No adverse effects have been reported according to drug company officials, but experts believe overseas companies may be minimizing health risks.

“The main manufacturer in question had more than 200 times the acceptable level of NDMA per tablet,” Gibson told NBC News. “That was far higher than the level that the FDA found in other valsartan products.”

The FDA cited changes made to the manufacturing process and a period where the impurity was undetected as to reasons why the tainted drugs got into the hands of consumers. The FDA statement from Gottlieb and Woodcock also noted that “neither regulators nor industry fully understood how NDMA or NDEA could form during this particular manufacturing process.”

How to check if your batch is recalled

Gibson advised patients taking valsartan to check prescriptions for the distributor and manufacturer.

“You can find that on the package or you can ask your pharmacist,” she said. “And I would call them up and ask, ‘was the product that you administered to me made with the active ingredients from this company in question?”
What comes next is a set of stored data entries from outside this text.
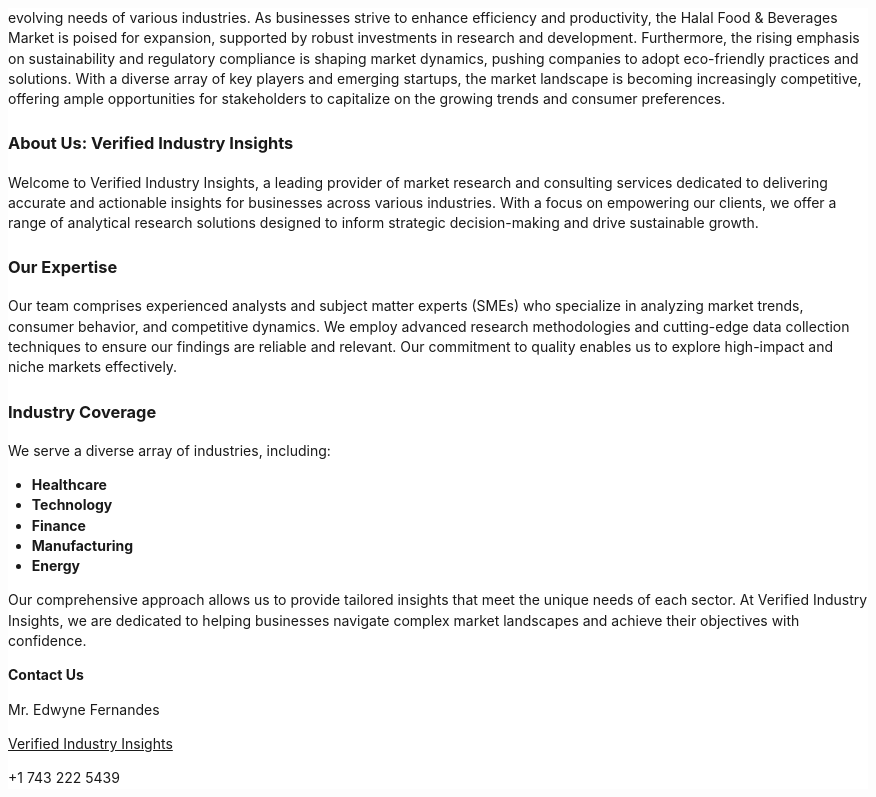 evolving needs of various industries. As businesses strive to enhance efficiency and productivity, the Halal Food & Beverages Market is poised for expansion, supported by robust investments in research and development. Furthermore, the rising emphasis on sustainability and regulatory compliance is shaping market dynamics, pushing companies to adopt eco-friendly practices and solutions. With a diverse array of key players and emerging startups, the market landscape is becoming increasingly competitive, offering ample opportunities for stakeholders to capitalize on the growing trends and consumer preferences.</p><h3>About Us: Verified Industry Insights</h3><p>Welcome to Verified Industry Insights, a leading provider of market research and consulting services dedicated to delivering accurate and actionable insights for businesses across various industries. With a focus on empowering our clients, we offer a range of analytical research solutions designed to inform strategic decision-making and drive sustainable growth.</p><h3>Our Expertise</h3><p>Our team comprises experienced analysts and subject matter experts (SMEs) who specialize in analyzing market trends, consumer behavior, and competitive dynamics. We employ advanced research methodologies and cutting-edge data collection techniques to ensure our findings are reliable and relevant. Our commitment to quality enables us to explore high-impact and niche markets effectively.</p><h3>Industry Coverage</h3><p>We serve a diverse array of industries, including:</p><ul><li><strong>Healthcare</strong></li><li><strong>Technology</strong></li><li><strong>Finance</strong></li><li><strong>Manufacturing</strong></li><li><strong>Energy</strong></li></ul><p>Our comprehensive approach allows us to provide tailored insights that meet the unique needs of each sector. At Verified Industry Insights, we are dedicated to helping businesses navigate complex market landscapes and achieve their objectives with confidence.</p><p><strong>Contact Us</strong></p><p>Mr. Edwyne Fernandes</p><p><a href="https://www.verifiedindustryinsights.com/">Verified Industry Insights</a></p><p>+1 743 222 5439</p>
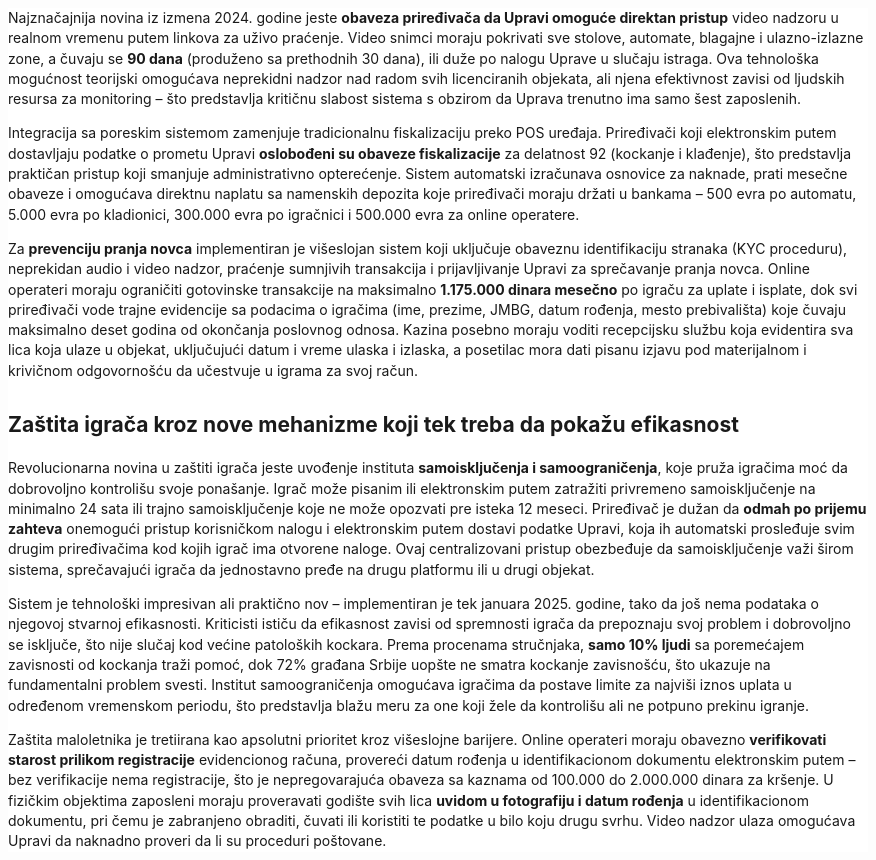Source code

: Najznačajnija novina iz izmena 2024. godine jeste **obaveza priređivača da Upravi omoguće direktan pristup** video nadzoru u realnom vremenu putem linkova za uživo praćenje. Video snimci moraju pokrivati sve stolove, automate, blagajne i ulazno-izlazne zone, a čuvaju se **90 dana** (produženo sa prethodnih 30 dana), ili duže po nalogu Uprave u slučaju istraga. Ova tehnološka mogućnost teorijski omogućava neprekidni nadzor nad radom svih licenciranih objekata, ali njena efektivnost zavisi od ljudskih resursa za monitoring – što predstavlja kritičnu slabost sistema s obzirom da Uprava trenutno ima samo šest zaposlenih.

Integracija sa poreskim sistemom zamenjuje tradicionalnu fiskalizaciju preko POS uređaja. Priređivači koji elektronskim putem dostavljaju podatke o prometu Upravi **oslobođeni su obaveze fiskalizacije** za delatnost 92 (kockanje i klađenje), što predstavlja praktičan pristup koji smanjuje administrativno opterećenje. Sistem automatski izračunava osnovice za naknade, prati mesečne obaveze i omogućava direktnu naplatu sa namenskih depozita koje priređivači moraju držati u bankama – 500 evra po automatu, 5.000 evra po kladionici, 300.000 evra po igračnici i 500.000 evra za online operatere.

Za **prevenciju pranja novca** implementiran je višeslojan sistem koji uključuje obaveznu identifikaciju stranaka (KYC proceduru), neprekidan audio i video nadzor, praćenje sumnjivih transakcija i prijavljivanje Upravi za sprečavanje pranja novca. Online operateri moraju ograničiti gotovinske transakcije na maksimalno **1.175.000 dinara mesečno** po igraču za uplate i isplate, dok svi priređivači vode trajne evidencije sa podacima o igračima (ime, prezime, JMBG, datum rođenja, mesto prebivališta) koje čuvaju maksimalno deset godina od okončanja poslovnog odnosa. Kazina posebno moraju voditi recepcijsku službu koja evidentira sva lica koja ulaze u objekat, uključujući datum i vreme ulaska i izlaska, a posetilac mora dati pisanu izjavu pod materijalnom i krivičnom odgovornošću da učestvuje u igrama za svoj račun.

## Zaštita igrača kroz nove mehanizme koji tek treba da pokažu efikasnost

Revolucionarna novina u zaštiti igrača jeste uvođenje instituta **samoisključenja i samoograničenja**, koje pruža igračima moć da dobrovoljno kontrolišu svoje ponašanje. Igrač može pisanim ili elektronskim putem zatražiti privremeno samoisključenje na minimalno 24 sata ili trajno samoisključenje koje ne može opozvati pre isteka 12 meseci. Priređivač je dužan da **odmah po prijemu zahteva** onemogući pristup korisničkom nalogu i elektronskim putem dostavi podatke Upravi, koja ih automatski prosleđuje svim drugim priređivačima kod kojih igrač ima otvorene naloge. Ovaj centralizovani pristup obezbeđuje da samoisključenje važi širom sistema, sprečavajući igrača da jednostavno pređe na drugu platformu ili u drugi objekat.

Sistem je tehnološki impresivan ali praktično nov – implementiran je tek januara 2025. godine, tako da još nema podataka o njegovoj stvarnoj efikasnosti. Kriticisti ističu da efikasnost zavisi od spremnosti igrača da prepoznaju svoj problem i dobrovoljno se isključe, što nije slučaj kod većine patoloških kockara. Prema procenama stručnjaka, **samo 10% ljudi** sa poremećajem zavisnosti od kockanja traži pomoć, dok 72% građana Srbije uopšte ne smatra kockanje zavisnošću, što ukazuje na fundamentalni problem svesti. Institut samoograničenja omogućava igračima da postave limite za najviši iznos uplata u određenom vremenskom periodu, što predstavlja blažu meru za one koji žele da kontrolišu ali ne potpuno prekinu igranje.

Zaštita maloletnika je tretiirana kao apsolutni prioritet kroz višeslojne barijere. Online operateri moraju obavezno **verifikovati starost prilikom registracije** evidencionog računa, provereći datum rođenja u identifikacionom dokumentu elektronskim putem – bez verifikacije nema registracije, što je nepregovarajuća obaveza sa kaznama od 100.000 do 2.000.000 dinara za kršenje. U fizičkim objektima zaposleni moraju proveravati godište svih lica **uvidom u fotografiju i datum rođenja** u identifikacionom dokumentu, pri čemu je zabranjeno obraditi, čuvati ili koristiti te podatke u bilo koju drugu svrhu. Video nadzor ulaza omogućava Upravi da naknadno proveri da li su proceduri poštovane.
The FDA has a comprehensive list of medicines under recall which can be searched by brand name.

Medications on the list should be returned to the pharmacy or doctor who issued them.

Because not all batches of losartan, valsartan or irbesartan drugs are involved in the recalls, patients can switch to a version made by a different company.

How serious is the cancer risk?

The FDA, which inspects all drug products from foreign factories that make drugs for use in the U.S., says the risk is very low. However, the FDA also notes that the levels of NDEA or NDMA, the cancer-causing agents contained in the samples, are at unacceptable levels.

“FDA scientists estimate that if 8,000 people took the highest daily valsartan dose (320 mg) that contained NDMA, for four years (the time we think the affected products had been on the U.S. market), there may be one additional case of cancer beyond the average cancer rate among those 8,000 Americans,” the FDA said in the Friday statement.

Stopping a heart medication poses more risk than the contaminated drugs in the short term, so doctors advise patients to continue taking their blood pressure medications until a replacement is prescribed, even if the drug is included in a recall.

As the FDA investigates the manufacturing process that led to the contamination, Gibson expects more blood pressure drug recalls.

“This is just the tip of the iceberg,” she said.